Voltage-clamp fluorometry was performed with a cysteine-deprived mutant of rat organic cation transporter 1 (rOCT1) in which Phe483 in transmembrane alpha-helix (TMH) 11 close to the extracellular surface was replaced by cysteine and labeled with tetramethylrhodamine-6-maleimide. Potential-dependent fluorescence changes were observed that were sensitive to presence of substrates choline, tetraethylammonium (TEA), and 1-methyl-4-phenylpyridinium (MPP) and of the nontransported inhibitor tetrabutylammonium (TBuA). Using potential-dependent fluorescence changes as readout, one high-affinity binding site per substrate and two high-affinity binding sites for TBuA were identified in addition to the previously described single interaction sites. In a structure model of rOCT1 with an inward open cleft that was derived from a known crystal structure of lacY permease, Phe483 is close to Trp147 in TMH 2. In contrast, in a model with an outward open cleft these amino acids are far apart. After replacement of Phe483 or Trp147 by cysteine or serine, high-affinity binding of TBuA leads to inhibition of MPP or TEA uptake, whereas it has no effect on cation uptake by wild-type rOCT1. Coexisting high-affinity cation binding sites in organic cation transporters may collect low concentration xenobiotics and drugs; however, translocation including transitions between outward- and inward-oriented conformations may only be induced when a low-affinity cation binding site is loaded. We propose that cations bound to high-affinity sites may be translocated together with cations bound to low-affinity sites or that they may block the translocation mechanism.

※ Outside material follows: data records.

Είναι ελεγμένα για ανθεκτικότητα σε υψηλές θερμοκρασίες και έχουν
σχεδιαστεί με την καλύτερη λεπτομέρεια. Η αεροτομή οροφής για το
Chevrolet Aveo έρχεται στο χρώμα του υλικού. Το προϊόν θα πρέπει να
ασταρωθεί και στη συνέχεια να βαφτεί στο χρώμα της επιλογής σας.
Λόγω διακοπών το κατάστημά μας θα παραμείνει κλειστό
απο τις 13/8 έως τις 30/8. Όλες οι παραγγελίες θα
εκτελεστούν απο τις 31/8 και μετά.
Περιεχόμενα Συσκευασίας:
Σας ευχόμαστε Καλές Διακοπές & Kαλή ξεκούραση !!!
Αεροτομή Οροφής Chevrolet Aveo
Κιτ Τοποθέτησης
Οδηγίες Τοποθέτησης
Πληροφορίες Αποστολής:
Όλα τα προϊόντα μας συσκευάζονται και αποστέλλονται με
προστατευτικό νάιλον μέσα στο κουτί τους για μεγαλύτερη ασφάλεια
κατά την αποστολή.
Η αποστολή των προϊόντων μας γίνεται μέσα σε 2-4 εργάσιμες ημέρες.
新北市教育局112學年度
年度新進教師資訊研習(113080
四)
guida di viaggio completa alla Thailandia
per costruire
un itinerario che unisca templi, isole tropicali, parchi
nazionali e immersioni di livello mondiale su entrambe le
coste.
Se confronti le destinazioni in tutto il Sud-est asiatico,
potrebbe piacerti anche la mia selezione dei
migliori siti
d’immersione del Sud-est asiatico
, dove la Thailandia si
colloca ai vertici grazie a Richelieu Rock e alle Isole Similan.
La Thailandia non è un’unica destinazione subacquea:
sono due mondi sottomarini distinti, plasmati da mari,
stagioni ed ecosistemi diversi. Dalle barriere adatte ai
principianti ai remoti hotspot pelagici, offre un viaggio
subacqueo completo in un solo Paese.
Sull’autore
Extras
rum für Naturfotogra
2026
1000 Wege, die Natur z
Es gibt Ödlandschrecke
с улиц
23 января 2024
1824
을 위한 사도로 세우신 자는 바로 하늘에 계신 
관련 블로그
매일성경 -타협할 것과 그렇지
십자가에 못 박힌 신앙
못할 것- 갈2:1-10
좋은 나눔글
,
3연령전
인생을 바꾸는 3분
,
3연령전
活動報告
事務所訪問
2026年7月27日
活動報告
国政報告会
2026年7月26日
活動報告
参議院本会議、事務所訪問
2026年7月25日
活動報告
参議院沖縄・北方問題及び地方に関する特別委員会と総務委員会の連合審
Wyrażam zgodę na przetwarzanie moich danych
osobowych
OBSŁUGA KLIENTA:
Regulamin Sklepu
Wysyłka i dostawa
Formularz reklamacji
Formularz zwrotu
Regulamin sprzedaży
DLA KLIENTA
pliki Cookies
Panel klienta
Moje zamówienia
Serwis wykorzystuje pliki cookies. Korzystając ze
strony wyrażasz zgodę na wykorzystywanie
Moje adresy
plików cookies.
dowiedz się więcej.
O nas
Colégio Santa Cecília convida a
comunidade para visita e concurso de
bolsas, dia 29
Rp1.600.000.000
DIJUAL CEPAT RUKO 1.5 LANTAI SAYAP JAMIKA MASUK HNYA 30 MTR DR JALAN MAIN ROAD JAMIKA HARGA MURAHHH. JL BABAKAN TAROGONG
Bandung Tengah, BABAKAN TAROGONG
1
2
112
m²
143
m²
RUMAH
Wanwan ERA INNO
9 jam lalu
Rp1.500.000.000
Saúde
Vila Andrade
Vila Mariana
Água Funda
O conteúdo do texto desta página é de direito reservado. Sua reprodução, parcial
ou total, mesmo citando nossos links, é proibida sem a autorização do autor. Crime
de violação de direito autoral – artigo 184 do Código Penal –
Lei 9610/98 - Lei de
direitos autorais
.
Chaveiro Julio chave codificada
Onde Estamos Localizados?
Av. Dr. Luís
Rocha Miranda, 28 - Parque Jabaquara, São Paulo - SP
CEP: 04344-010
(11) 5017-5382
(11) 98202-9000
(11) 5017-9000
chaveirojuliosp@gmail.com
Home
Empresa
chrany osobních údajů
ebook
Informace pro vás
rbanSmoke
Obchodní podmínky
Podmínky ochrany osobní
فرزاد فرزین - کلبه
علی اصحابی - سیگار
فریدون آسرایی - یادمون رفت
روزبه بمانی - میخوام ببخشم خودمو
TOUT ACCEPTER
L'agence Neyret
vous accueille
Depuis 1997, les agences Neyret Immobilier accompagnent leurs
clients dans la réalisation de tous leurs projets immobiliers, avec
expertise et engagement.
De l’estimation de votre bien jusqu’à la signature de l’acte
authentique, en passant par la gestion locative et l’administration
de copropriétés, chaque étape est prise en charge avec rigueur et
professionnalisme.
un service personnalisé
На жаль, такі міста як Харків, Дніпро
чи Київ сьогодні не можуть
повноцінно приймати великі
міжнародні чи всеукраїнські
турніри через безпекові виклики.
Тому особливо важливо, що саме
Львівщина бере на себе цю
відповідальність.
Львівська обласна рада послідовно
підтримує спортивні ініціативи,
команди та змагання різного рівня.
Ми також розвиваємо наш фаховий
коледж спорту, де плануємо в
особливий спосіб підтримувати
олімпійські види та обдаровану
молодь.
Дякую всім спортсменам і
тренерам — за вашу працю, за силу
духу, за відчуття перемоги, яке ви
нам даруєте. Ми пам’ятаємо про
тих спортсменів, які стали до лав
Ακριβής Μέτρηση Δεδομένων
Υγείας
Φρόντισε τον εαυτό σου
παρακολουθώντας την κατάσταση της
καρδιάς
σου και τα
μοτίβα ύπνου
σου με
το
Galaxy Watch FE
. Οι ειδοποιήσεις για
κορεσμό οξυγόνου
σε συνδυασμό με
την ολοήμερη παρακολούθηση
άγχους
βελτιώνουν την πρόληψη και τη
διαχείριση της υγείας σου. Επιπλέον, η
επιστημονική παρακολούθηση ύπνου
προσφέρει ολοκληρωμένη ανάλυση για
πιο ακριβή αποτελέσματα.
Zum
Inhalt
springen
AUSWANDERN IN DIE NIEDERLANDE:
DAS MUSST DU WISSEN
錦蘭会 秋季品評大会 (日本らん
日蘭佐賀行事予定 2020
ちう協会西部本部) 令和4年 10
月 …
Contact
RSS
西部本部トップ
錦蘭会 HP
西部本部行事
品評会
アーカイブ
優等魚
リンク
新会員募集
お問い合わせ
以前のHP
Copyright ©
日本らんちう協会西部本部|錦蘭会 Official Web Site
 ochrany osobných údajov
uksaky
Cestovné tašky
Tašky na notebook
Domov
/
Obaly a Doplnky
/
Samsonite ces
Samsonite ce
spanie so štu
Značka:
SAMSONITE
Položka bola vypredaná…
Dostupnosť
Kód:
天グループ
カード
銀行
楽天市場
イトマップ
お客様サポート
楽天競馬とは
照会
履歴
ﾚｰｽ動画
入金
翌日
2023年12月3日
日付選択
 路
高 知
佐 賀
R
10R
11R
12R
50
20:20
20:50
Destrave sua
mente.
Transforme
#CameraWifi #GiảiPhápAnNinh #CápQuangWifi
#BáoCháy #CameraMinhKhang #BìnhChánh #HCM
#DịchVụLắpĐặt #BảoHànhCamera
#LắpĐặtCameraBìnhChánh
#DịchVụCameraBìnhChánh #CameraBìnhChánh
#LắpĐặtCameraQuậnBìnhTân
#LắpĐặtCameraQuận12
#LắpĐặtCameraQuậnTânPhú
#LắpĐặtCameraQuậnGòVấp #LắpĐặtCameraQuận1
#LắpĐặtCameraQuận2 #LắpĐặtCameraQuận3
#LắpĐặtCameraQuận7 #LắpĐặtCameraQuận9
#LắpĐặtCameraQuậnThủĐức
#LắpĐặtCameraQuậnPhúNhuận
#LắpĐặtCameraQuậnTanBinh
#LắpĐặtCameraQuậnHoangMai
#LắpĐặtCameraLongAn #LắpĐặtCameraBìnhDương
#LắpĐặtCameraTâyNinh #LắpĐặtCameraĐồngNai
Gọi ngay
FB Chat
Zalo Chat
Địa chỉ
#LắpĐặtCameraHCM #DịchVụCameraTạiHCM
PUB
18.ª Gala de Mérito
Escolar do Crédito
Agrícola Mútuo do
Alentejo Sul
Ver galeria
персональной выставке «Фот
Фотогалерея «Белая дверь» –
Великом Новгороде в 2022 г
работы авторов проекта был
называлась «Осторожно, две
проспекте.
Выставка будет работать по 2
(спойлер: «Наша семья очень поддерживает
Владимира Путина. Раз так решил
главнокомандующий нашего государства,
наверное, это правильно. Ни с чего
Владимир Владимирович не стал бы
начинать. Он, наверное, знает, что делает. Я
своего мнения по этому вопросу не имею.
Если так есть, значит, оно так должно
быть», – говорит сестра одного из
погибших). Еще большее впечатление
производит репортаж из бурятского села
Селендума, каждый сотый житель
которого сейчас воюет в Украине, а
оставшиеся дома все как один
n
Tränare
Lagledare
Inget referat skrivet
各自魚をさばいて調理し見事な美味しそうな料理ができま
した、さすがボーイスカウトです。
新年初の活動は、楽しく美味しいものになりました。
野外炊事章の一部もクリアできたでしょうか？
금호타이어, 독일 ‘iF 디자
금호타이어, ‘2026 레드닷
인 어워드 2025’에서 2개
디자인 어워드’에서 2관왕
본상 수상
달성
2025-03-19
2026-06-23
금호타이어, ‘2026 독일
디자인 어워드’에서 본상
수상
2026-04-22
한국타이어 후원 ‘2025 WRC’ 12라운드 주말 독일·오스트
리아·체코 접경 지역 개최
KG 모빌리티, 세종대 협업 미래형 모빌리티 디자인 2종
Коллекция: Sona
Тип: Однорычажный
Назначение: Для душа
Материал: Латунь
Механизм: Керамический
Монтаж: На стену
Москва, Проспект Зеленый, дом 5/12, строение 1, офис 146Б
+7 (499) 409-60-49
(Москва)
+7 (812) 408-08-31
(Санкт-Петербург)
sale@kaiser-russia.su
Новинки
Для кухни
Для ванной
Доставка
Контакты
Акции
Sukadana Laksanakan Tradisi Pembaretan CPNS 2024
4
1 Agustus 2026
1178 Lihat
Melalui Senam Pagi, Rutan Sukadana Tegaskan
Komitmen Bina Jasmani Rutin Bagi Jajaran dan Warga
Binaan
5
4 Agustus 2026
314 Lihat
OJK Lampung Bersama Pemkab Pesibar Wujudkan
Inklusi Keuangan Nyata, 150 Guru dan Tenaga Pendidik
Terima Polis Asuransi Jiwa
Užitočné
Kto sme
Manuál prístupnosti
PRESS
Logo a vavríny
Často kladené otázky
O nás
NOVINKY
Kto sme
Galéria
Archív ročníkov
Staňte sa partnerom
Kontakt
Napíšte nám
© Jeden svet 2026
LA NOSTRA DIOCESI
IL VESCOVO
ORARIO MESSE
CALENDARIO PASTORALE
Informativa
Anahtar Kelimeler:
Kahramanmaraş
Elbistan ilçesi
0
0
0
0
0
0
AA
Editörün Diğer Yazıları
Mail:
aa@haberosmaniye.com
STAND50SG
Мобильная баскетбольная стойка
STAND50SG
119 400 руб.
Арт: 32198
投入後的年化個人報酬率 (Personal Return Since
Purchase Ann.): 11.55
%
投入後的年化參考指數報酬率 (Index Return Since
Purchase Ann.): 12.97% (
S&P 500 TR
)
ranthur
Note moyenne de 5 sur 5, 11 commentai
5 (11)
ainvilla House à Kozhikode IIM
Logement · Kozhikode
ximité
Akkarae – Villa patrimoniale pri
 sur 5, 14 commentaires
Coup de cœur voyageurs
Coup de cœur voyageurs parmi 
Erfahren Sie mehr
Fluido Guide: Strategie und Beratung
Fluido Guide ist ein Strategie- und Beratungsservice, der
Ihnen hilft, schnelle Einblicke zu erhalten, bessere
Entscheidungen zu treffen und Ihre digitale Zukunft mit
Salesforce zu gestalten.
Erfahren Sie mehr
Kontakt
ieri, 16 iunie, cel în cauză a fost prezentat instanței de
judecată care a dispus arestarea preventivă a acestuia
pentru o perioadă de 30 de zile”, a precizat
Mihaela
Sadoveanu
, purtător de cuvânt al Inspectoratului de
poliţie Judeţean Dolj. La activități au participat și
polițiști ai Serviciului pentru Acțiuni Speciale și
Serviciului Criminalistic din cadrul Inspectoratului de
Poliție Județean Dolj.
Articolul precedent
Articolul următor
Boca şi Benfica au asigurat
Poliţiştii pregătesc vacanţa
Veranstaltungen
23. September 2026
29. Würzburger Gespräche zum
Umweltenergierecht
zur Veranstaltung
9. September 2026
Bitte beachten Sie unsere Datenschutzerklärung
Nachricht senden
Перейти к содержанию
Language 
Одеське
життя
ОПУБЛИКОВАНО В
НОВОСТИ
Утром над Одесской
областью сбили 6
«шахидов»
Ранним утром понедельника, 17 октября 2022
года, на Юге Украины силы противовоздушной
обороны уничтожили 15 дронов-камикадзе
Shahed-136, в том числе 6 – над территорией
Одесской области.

Identification of cysteines in rat organic cation transporters rOCT1 (C322, C451) and rOCT2 (C451) critical for transport activity and substrate affinity.

Effects of the sulfhydryl reagent methylmethanethiosulfonate (MMTS) on functions of organic cation transporters (OCTs) were investigated. Currents induced by 10 mM choline [I(max(choline))] in Xenopus laevis oocytes expressing rat OCT1 (rOCT1) were increased four- to ninefold after 30-s incubation with 5 mM MMTS whereas I(max(choline)) by rat OCT2 was 70% decreased. MMTS activated the rOCT1 transporter within the plasma membrane without changing stoichiometry between translocated charge and cation. After modification of oocytes expressing rOCT1 or rOCT2 with MMTS, I(0.5(choline)) values for choline-induced currents were increased. For rOCT1 it was shown that MMTS increased I(0.5) values for different cations by different degrees. Mutagenesis of individual cysteine residues in rOCT1 revealed that modification of cysteine 322 in the large intracellular loop, and of cysteine 451 at the transition of the transmembrane alpha-helix (TMH) 10 to the short intracellular loop between the TMH 10 and 11 is responsible for the observed effects of MMTS. After replacement of cysteine 451 by methionine, the IC(50(choline)) for choline to inhibit MPP uptake by rOCT1 was increased whereas the I(0.5(choline)) value for choline-induced current remained unchanged. At variance, in double mutant Cys322Ser, Cys451Met, I(0.5(choline)) was increased compared with rOCT1 wild-type whereas in the single mutant Cys322Ser I(0.5(choline)) was not changed. The data suggest that modification of rOCT1 at cysteines 322 and 451 leads to an increase in turnover. They indicate that cysteine 451 in rOCT1 interacts with the large intracellular loop and that cysteine 451 in both rOCT1 and rOCT2 is critical for the affinity of choline.